Le priorità dell'AI: il commento di Salvatore Aranzulla

Da questa disamina si evince, quindi, quanto la situazione dell'editoria online si sia complicata. Abbiamo approfittato di questo tema per chiedere a Salvatore Aranzulla, uno dei più noti divulgatori informatici in Italia, cosa pensa di tutta questa faccenda. Ecco il suo commento:

Questi sistemi AI forniscono la risposta all'utente e la recuperano da siti Internet editoriali, come Geopop, come Aranzulla.it, che ora vengono citati [nei riassunti basati sull'AI]. Ovviamente, fornendo [direttamente] una risposta l'utente non arriva più all'interno del sito e, quindi, i siti che vivono di pubblicità finiscono per perdere traffico, finiscono per perdere guadagni. Il punto vero è capire la sostenibilità a lungo termine. Nel senso che, se su un sito non arriva più traffico e non guadagna tramite la pubblicità, [noi editori] abbiamo meno incentivi a produrre dei contenuti di qualità e aggiornati. Se gli editori da cui queste intelligenze artificiali attingono le informazioni non producono più informazioni di qualità, le informazioni che [le AI] restituiranno all'utente saranno incomplete e parziali.

Io la vedo male, nel senso che attualmente tutte queste intelligenze artificiali si stanno focalizzando sulla parte dell'utente ignorando tutte quelle altre persone – gli editori – che pubblicano le informazioni. Il rischio è che [le AI] finiscano per perdere di qualità e quindi non possano soddisfare i bisogni dell'utente a lungo termine.

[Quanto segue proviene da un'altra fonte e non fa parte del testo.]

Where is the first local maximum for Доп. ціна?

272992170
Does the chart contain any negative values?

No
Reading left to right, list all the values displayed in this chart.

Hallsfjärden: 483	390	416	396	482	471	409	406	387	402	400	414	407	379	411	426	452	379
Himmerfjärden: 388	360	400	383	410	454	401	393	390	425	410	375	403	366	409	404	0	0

Il ragionamento di Aranzulla è chiaro: se gli editori, in un futuro non troppo lontano, dovessero decidere di non pubblicare più contenuti (perché senza introiti pubblicitari non sarebbe più economicamente sostenibile), come faranno i vari sistemi AI di turno a fornire dei riassunti di qualità a chi cercherà informazioni online? È evidente che bisogna cambiare qualcosa per evitare che il “giocattolo” si rompa.